Many ways to be a woman
THANK you for including Jerramy Fine’s powerful “Hankering after a tiara doesn’t mean you can’t be a feminist” (April 3).
It explains very well the many dimensions of being a woman, and that feminine qualities and choices are just as powerful and virtuous as masculine ones.
I am an academic, and passionate about interrogating knowledge that is taken for granted or seen as the norm and scientific, whereas if you look deeper it is not.
People often say that because I’m so academic and career-focused, they never think I’m into “girly” things.
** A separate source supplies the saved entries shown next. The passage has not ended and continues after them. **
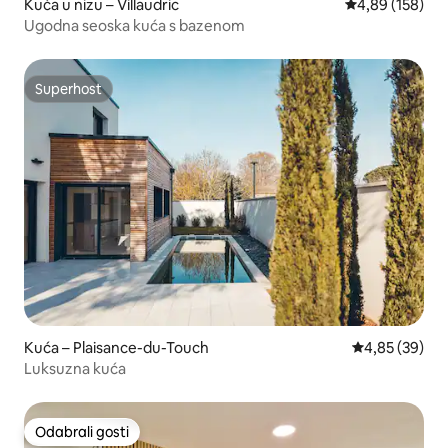
Kuća u nizu – Villaudric
Prosječna ocjen
4,89 (158)
Ugodna seoska kuća s bazenom
Superhost
Superhost
Kuća – Plaisance-du-Touch
Prosječna ocje
4,85 (39)
Luksuzna kuća
Odabrali gosti
Odabrali gosti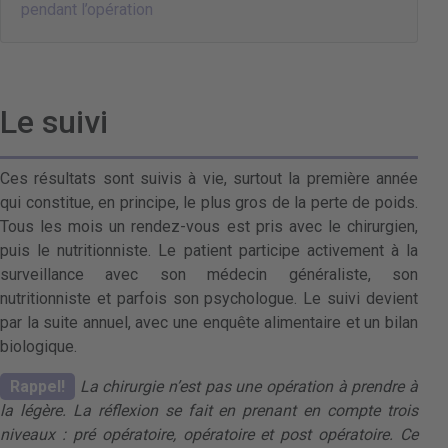
pendant l’opération
Le suivi
Ces résultats sont suivis à vie, surtout la première année
qui constitue, en principe, le plus gros de la perte de poids.
Tous les mois un rendez-vous est pris avec le chirurgien,
puis le nutritionniste. Le patient participe activement à la
surveillance avec son médecin généraliste, son
nutritionniste et parfois son psychologue. Le suivi devient
par la suite annuel, avec une enquête alimentaire et un bilan
biologique.
Rappel!
La chirurgie n’est pas une opération à prendre à
la légère. La réflexion se fait en prenant en compte trois
niveaux : pré opératoire, opératoire et post opératoire. Ce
Being girly does not mean you cannot be focused and clever and inquiring.
There isn’t one way of being feminine or being a woman, and we need to start looking at how we perpetuate these false notions of femininity or being feminist and truly see women and men as capable of being more than one thing and not what society often dictates we should be, which often has disastrous manifestations in relationships and in society at large.
Thank you for placing the article about Zootopia by Rosa Prince alongside Fine’s, thus showing that there are many expressions of womanhood and femininity. — Thulani Nxasana, by e-mail
Let women be women
I AM a man who believes that what the world needs is more girls in the traditional sense of the word. I am raising a girl and want her to be the girl she is and not try to be a man. I pray she will embrace her feminine self, share with the world the characteristics that make her the feminine creature she is.
Jerramy Fine’s description of what being a princess entails is also spot-on. Who would not want to see their daughter becoming all that she says a princess is? I want a woman in my life who will stand up for what she believes in (fortunately I have her, my wife), fight for those who can’t and still be loving, merciful and nurturing.